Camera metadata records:
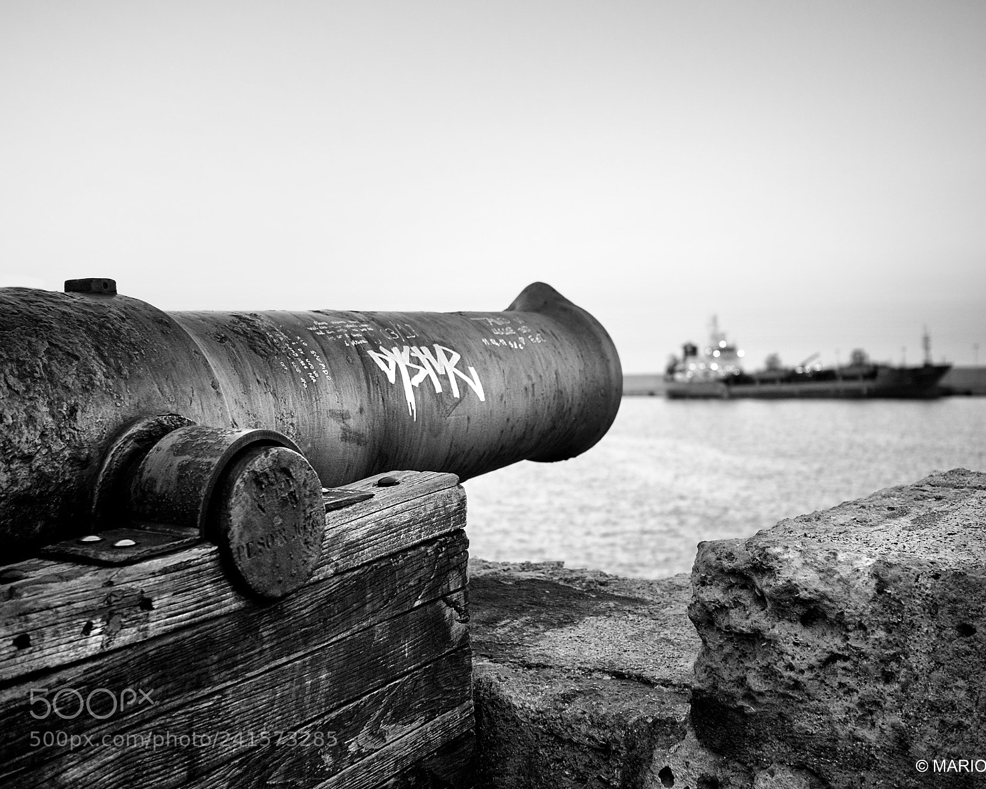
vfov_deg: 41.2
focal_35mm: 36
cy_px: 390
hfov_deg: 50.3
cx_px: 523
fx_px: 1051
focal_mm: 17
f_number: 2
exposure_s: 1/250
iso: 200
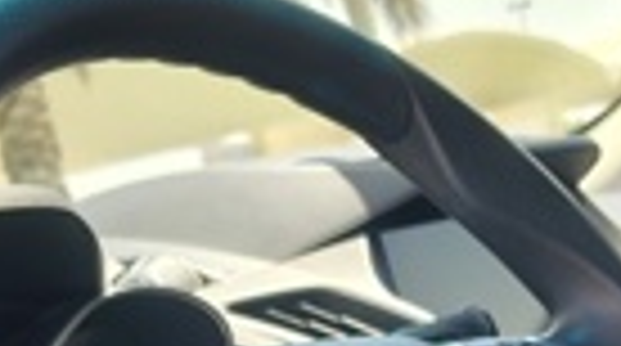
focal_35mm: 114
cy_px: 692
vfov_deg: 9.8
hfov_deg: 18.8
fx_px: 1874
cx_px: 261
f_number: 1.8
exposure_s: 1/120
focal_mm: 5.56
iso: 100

---

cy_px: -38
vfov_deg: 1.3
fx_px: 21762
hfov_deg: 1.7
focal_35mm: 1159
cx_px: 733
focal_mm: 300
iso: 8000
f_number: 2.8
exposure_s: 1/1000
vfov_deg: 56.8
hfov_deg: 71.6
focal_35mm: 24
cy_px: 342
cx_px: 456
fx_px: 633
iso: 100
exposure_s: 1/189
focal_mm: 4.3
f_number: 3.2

---

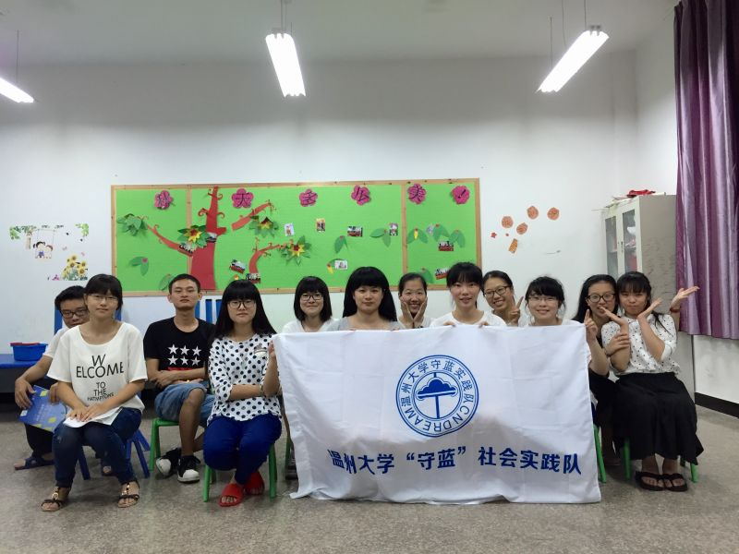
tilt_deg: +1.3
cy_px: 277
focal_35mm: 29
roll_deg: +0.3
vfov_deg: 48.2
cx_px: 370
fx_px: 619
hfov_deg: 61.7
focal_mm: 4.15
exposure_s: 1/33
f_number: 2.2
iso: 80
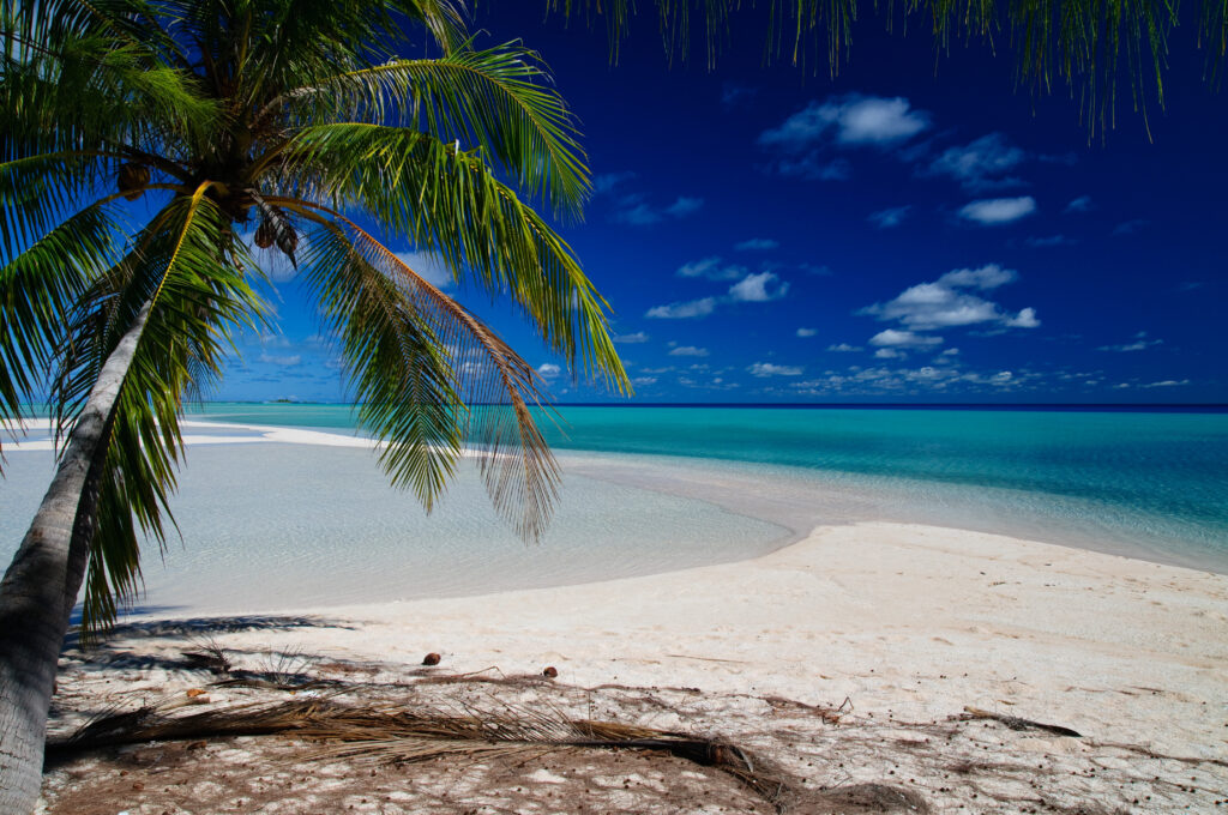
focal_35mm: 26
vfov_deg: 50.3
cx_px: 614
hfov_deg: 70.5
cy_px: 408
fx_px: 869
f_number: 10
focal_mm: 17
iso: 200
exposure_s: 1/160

Task goal: Respond with the exact lines above running from the one containing "roll_deg: +0.3" to the one containing "exposure_s: 1/160", both ends kept and no pictures included.

Finished task:
roll_deg: +0.3
vfov_deg: 48.2
cx_px: 370
fx_px: 619
hfov_deg: 61.7
focal_mm: 4.15
exposure_s: 1/33
f_number: 2.2
iso: 80
focal_35mm: 26
vfov_deg: 50.3
cx_px: 614
hfov_deg: 70.5
cy_px: 408
fx_px: 869
f_number: 10
focal_mm: 17
iso: 200
exposure_s: 1/160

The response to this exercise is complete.